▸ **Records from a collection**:
----

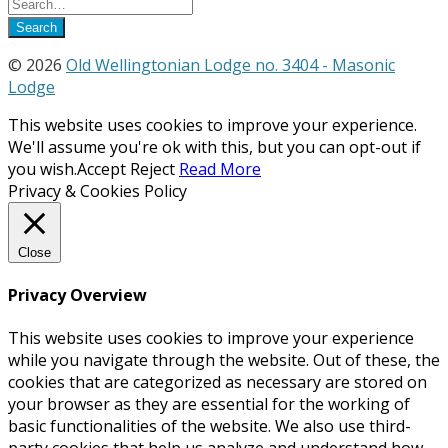
© 2026
Old Wellingtonian Lodge no. 3404 - Masonic
Lodge
This website uses cookies to improve your experience.
We'll assume you're ok with this, but you can opt-out if
you wish.
Accept
Reject
Read More
Privacy & Cookies Policy
Close
Privacy Overview
This website uses cookies to improve your experience
while you navigate through the website. Out of these, the
cookies that are categorized as necessary are stored on
your browser as they are essential for the working of
basic functionalities of the website. We also use third-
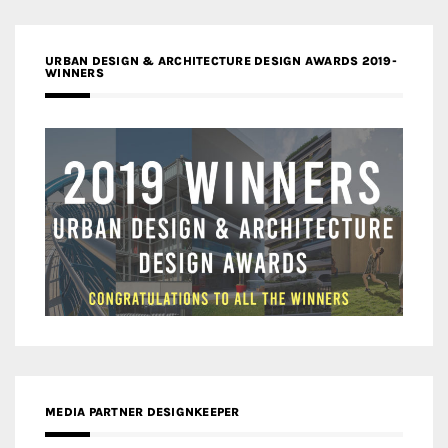
URBAN DESIGN & ARCHITECTURE DESIGN AWARDS 2019-
WINNERS
MEDIA PARTNER DESIGNKEEPER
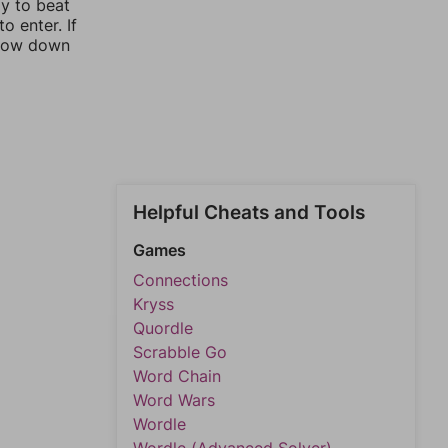
ay to beat
o enter. If
rrow down
Helpful Cheats and Tools
Games
Connections
Kryss
Quordle
Scrabble Go
Word Chain
Word Wars
Wordle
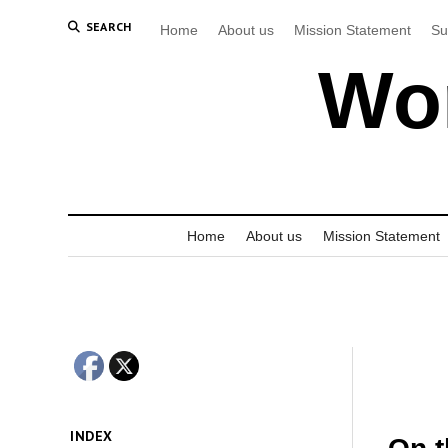
SEARCH
Home
About us
Mission Statement
Su
Wor
Home
About us
Mission Statement
INDEX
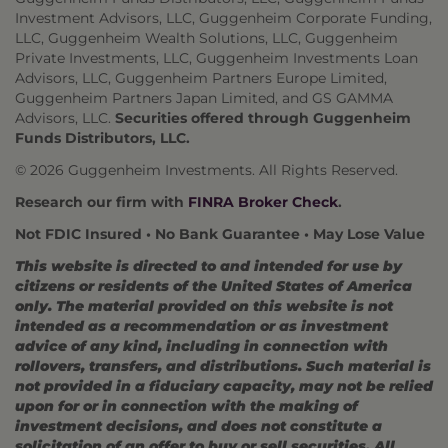
Investment Advisors, LLC, Guggenheim Corporate Funding,
LLC, Guggenheim Wealth Solutions, LLC, Guggenheim
Private Investments, LLC, Guggenheim Investments Loan
Advisors, LLC, Guggenheim Partners Europe Limited,
Guggenheim Partners Japan Limited, and GS GAMMA
Advisors, LLC.
Securities offered through Guggenheim
Funds Distributors, LLC.
© 2026 Guggenheim Investments. All Rights Reserved.
Research our firm with
FINRA Broker Check
.
Not FDIC Insured • No Bank Guarantee • May Lose Value
This website is directed to and intended for use by
citizens or residents of the United States of America
only. The material provided on this website is not
intended as a recommendation or as investment
advice of any kind, including in connection with
rollovers, transfers, and distributions. Such material is
not provided in a fiduciary capacity, may not be relied
upon for or in connection with the making of
investment decisions, and does not constitute a
solicitation of an offer to buy or sell securities. All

----

▸ **WHAT YOU SHOULD DO**: Give every line of the data above again as it stands; the pictures stay out.

▸ **SOLUTION FOR THIS TASK**:
© 2026
Old Wellingtonian Lodge no. 3404 - Masonic
Lodge
This website uses cookies to improve your experience.
We'll assume you're ok with this, but you can opt-out if
you wish.
Accept
Reject
Read More
Privacy & Cookies Policy
Close
Privacy Overview
This website uses cookies to improve your experience
while you navigate through the website. Out of these, the
cookies that are categorized as necessary are stored on
your browser as they are essential for the working of
basic functionalities of the website. We also use third-
URBAN DESIGN & ARCHITECTURE DESIGN AWARDS 2019-
WINNERS
MEDIA PARTNER DESIGNKEEPER
ay to beat
o enter. If
rrow down
Helpful Cheats and Tools
Games
Connections
Kryss
Quordle
Scrabble Go
Word Chain
Word Wars
Wordle
SEARCH
Home
About us
Mission Statement
Su
Wor
Home
About us
Mission Statement
INDEX
Investment Advisors, LLC, Guggenheim Corporate Funding,
LLC, Guggenheim Wealth Solutions, LLC, Guggenheim
Private Investments, LLC, Guggenheim Investments Loan
Advisors, LLC, Guggenheim Partners Europe Limited,
Guggenheim Partners Japan Limited, and GS GAMMA
Advisors, LLC.
Securities offered through Guggenheim
Funds Distributors, LLC.
© 2026 Guggenheim Investments. All Rights Reserved.
Research our firm with
FINRA Broker Check
.
Not FDIC Insured • No Bank Guarantee • May Lose Value
This website is directed to and intended for use by
citizens or residents of the United States of America
only. The material provided on this website is not
intended as a recommendation or as investment
advice of any kind, including in connection with
rollovers, transfers, and distributions. Such material is
not provided in a fiduciary capacity, may not be relied
upon for or in connection with the making of
investment decisions, and does not constitute a
solicitation of an offer to buy or sell securities. All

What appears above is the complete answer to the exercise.